産経新聞 6月22日(日)16時2分配信

 田村憲久厚生労働相が、公的年金の受給開始年齢を選択制で75歳まで引き上げることを検討すると表明した。受給開始を遅らせる選択をした人は、繰り下げた期間の長さに応じて月ごとの受給額が増えることになるが、いったい何歳からもらうのが“お得”なのか-。

 公的年金の支給開始年齢は現在、国民年金が65歳で、厚生年金は60歳から65歳へと段階的に引き上げている途中だ。

 「75歳まで支給開始を引き上げられてはたまったものではない」と心配する向きもあるかもしれないが、田村氏が言及した案は、75歳への一律引き上げを指すわけではない。

 年金は、個人の希望によって60歳から70歳までの間で受給開始年齢を選ぶこともできる。繰り上げたり繰り下げたりした場合はもらえる年金の額が増減し、受け取りを1カ月遅らせるごとに0・7%増え、逆に1カ月早めるごとに0・5%減る。各自の経済状態や老後のライフスタイルに応じ、受給のペースや年金の額をアレンジできる仕組みになっているのだ。

 この選択幅の上限を「70歳」から「75歳」に引き上げる、というのが、厚生労働省が今後検討する改革案だ。

 では、75歳までの引き上げが実現した場合、もらえる年金の額はどうなるのか。支給月額が10万円のケースでシミュレーションしてみよう。

 現行の上限年齢の70歳から受給を始めた場合は、増加率が42%(0・7%×60カ月)となるので、毎月14万2000円を受給できる。

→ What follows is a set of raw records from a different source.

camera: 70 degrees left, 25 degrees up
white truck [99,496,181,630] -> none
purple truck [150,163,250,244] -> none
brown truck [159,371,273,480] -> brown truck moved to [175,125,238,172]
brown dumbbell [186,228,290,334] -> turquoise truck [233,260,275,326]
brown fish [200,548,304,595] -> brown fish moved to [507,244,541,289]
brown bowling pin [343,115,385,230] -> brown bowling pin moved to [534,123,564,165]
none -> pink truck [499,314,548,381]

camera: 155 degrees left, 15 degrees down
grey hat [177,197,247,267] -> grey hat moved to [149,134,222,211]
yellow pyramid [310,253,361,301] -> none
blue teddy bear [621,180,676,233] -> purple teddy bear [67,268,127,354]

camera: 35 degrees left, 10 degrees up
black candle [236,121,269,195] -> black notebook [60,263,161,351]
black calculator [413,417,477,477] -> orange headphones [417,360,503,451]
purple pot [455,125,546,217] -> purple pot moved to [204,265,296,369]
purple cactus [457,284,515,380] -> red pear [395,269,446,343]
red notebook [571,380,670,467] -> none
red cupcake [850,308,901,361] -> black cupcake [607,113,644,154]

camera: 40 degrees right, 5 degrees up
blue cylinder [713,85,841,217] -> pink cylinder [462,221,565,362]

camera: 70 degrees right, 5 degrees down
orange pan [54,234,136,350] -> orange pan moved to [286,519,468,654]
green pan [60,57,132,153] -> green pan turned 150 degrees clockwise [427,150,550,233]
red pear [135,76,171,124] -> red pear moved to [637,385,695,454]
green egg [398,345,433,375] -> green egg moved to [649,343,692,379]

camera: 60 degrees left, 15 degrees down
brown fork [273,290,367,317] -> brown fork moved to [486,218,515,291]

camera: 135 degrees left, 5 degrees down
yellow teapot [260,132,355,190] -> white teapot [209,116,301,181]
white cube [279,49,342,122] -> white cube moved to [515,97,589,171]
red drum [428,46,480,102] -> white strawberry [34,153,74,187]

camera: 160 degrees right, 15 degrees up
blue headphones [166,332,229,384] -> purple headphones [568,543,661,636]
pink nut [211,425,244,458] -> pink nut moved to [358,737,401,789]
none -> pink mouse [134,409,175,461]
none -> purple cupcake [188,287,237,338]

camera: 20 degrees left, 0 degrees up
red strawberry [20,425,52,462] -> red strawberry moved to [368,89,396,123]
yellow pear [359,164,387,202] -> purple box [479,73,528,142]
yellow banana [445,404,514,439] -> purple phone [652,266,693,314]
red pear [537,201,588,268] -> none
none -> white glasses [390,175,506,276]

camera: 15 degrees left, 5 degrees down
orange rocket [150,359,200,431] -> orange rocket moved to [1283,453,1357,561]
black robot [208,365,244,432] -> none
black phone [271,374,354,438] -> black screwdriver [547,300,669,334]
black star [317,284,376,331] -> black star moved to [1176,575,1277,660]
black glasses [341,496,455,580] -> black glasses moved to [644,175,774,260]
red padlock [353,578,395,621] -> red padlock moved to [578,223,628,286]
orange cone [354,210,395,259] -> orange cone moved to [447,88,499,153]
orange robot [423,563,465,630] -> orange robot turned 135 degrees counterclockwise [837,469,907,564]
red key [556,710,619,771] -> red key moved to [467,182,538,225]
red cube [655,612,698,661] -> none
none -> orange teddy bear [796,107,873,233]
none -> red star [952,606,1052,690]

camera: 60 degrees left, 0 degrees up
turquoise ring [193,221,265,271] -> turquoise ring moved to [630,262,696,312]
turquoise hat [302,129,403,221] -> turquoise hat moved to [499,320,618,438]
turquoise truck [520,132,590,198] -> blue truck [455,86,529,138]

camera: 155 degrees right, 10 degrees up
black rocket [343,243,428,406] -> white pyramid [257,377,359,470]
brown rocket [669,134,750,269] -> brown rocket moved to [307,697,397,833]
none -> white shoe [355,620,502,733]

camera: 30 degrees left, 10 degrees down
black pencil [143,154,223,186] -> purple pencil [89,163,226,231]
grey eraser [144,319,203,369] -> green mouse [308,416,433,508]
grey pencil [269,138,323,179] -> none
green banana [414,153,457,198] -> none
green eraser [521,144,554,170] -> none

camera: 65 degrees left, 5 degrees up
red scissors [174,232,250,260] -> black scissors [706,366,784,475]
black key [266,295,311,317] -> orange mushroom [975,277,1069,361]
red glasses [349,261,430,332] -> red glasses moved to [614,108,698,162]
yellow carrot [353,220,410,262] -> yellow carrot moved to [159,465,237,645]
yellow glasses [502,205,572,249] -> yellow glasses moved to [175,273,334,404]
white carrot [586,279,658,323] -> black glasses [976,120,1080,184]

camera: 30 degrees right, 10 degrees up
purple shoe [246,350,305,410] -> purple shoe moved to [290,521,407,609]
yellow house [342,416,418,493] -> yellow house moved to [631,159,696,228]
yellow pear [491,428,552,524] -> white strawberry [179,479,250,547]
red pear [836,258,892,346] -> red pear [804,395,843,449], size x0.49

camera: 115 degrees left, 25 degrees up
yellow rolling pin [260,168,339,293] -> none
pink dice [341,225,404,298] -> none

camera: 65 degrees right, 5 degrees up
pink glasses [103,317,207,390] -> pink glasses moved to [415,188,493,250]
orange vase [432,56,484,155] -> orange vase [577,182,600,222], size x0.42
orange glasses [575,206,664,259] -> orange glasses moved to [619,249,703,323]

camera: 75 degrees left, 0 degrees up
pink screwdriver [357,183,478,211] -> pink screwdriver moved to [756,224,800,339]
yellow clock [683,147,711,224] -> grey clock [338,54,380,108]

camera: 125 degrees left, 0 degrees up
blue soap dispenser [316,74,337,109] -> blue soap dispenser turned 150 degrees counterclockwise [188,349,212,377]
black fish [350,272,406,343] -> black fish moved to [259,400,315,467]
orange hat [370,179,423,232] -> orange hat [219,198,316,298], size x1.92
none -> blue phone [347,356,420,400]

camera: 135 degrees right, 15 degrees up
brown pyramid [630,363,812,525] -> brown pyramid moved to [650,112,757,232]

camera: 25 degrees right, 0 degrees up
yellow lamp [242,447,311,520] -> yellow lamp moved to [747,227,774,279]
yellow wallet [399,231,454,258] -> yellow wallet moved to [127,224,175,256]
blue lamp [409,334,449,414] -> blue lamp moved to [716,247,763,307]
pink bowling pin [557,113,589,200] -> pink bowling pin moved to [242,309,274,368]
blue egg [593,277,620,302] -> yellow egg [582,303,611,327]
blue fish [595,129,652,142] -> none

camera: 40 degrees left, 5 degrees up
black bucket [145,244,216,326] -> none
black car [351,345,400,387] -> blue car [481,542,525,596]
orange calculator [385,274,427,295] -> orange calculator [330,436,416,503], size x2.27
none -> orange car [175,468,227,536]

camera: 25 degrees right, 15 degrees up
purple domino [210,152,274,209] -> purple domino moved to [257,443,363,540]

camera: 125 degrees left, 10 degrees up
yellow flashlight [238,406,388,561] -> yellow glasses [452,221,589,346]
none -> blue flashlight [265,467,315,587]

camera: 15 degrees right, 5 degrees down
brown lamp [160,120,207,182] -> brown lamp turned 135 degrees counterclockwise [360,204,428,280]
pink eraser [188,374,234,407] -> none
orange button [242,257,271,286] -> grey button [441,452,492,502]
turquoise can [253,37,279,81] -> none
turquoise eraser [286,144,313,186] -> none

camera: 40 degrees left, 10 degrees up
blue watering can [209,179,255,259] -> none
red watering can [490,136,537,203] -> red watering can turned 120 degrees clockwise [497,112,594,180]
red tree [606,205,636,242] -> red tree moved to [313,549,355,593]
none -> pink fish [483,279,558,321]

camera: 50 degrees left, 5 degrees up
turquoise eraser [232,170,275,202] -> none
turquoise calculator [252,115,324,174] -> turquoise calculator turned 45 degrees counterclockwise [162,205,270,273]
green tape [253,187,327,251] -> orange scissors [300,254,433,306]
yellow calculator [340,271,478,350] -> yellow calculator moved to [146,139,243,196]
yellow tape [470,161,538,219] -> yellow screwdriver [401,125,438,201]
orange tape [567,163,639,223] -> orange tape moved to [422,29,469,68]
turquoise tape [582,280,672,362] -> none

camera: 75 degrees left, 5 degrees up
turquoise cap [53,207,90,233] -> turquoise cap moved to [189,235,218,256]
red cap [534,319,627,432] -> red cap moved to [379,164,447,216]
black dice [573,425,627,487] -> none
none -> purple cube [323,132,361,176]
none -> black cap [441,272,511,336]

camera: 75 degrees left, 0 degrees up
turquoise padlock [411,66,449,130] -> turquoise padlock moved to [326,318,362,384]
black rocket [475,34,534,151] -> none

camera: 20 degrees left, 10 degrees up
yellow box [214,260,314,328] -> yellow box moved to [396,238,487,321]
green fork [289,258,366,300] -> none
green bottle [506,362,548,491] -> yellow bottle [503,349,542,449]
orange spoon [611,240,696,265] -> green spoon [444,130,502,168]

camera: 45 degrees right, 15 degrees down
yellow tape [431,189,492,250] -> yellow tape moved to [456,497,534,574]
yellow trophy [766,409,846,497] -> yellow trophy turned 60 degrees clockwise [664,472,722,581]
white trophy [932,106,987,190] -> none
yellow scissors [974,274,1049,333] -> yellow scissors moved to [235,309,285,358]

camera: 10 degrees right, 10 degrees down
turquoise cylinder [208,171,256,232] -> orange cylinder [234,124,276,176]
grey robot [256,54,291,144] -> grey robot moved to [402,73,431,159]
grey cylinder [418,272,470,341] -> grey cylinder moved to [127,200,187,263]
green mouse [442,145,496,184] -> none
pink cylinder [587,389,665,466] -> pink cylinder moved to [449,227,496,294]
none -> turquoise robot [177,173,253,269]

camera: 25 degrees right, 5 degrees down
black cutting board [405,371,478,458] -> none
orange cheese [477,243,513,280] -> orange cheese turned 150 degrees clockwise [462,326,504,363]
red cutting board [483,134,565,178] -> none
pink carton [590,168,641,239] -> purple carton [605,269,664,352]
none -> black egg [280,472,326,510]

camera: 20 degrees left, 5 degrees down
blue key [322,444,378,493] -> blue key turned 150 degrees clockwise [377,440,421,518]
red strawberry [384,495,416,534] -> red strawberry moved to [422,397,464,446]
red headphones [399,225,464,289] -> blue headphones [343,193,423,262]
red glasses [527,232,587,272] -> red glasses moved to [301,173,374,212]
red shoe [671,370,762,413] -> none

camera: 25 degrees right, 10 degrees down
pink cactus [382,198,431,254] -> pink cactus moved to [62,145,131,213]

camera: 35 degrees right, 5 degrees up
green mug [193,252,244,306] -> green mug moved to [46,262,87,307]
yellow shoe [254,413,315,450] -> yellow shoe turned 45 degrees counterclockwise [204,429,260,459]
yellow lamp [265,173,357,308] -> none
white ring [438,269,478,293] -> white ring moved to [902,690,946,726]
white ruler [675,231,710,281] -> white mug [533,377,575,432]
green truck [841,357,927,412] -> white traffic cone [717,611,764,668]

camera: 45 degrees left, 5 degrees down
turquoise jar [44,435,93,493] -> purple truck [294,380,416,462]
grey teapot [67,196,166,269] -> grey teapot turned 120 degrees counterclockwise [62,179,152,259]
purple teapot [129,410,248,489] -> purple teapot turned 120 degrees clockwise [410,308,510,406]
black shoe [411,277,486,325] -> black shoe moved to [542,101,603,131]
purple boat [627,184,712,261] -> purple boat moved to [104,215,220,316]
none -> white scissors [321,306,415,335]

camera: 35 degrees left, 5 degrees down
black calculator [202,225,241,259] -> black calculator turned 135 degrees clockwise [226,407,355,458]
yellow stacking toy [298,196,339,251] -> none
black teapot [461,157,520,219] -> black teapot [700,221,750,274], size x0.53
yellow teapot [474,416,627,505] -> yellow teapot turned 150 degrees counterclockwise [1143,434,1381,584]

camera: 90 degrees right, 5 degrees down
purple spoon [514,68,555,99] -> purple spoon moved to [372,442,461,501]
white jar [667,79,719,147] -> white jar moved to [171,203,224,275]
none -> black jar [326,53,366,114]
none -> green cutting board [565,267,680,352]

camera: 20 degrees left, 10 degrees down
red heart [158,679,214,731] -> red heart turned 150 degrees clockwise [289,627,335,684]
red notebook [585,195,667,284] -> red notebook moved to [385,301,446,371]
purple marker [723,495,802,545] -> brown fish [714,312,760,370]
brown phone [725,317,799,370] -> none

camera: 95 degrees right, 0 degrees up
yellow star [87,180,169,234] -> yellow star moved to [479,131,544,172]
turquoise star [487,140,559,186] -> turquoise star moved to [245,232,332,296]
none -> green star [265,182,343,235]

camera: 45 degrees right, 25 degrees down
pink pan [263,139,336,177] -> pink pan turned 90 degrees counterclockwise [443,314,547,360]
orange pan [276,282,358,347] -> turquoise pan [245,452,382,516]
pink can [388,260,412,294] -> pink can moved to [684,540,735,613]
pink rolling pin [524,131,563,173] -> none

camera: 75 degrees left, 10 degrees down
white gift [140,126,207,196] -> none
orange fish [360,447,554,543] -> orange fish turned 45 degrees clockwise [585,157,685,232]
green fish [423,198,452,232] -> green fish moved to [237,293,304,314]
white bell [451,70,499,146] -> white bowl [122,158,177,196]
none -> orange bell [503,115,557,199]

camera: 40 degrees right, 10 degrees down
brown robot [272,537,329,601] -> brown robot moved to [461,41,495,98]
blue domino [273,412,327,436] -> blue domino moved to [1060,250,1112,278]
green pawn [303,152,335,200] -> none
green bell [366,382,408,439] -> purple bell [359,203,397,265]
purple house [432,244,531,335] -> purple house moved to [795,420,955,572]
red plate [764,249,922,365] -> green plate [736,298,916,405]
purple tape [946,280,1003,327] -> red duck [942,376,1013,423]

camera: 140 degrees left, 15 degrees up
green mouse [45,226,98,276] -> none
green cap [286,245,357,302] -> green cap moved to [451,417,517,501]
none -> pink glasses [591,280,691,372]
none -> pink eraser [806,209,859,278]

 75歳への引き上げ後も同じ月0・7%の増加率が適用されると仮定して試算すると、71歳からもらい始めれば毎月の受給額は15万円。さらに72歳だと15万8000円、73歳だと16万7000円、74歳だと17万5000円…。上限の75歳まで繰り下げると月18万4000円となり、65歳スタートの場合と比べてなんと84%増しの年金を受け取ることができるという計算になる。

 とはいえ、75歳まで受給開始を遅らせるのは、多くの人にとって現実的とは言いがたい。

 60~70歳代でも定期的な収入が期待できる自営業者ら(それもかなり裕福な)に限れば賢い選択かもしれないが、サラリーマンの場合、75歳まで年金を受けずに生活ができるという人は非常に限られているだろう。

 当然ながら寿命という問題もある。

 厚労省の平成24年簡易生命表によると、75歳時点での平均余命は男性11・57年、女性15・27年だ。75歳から年金をもらい始めた人の受給総額が65歳スタートの人を追い越すのはだいたい87歳なので、統計上は、男性の場合は元を取ることが難しいということになる。

 そもそも、75歳まで生きているという保障はだれにもない。簡易生命表によると、75歳まで生きる人の割合は男性73・1%、女性86・9%で、男性に限れば約3割が死亡していることになるのだ。

 「長寿を競うギャンブル」というと言葉は悪いが、つまるところ、どれだけ長生きするかによって損か得かのラインは変わってくるといえる。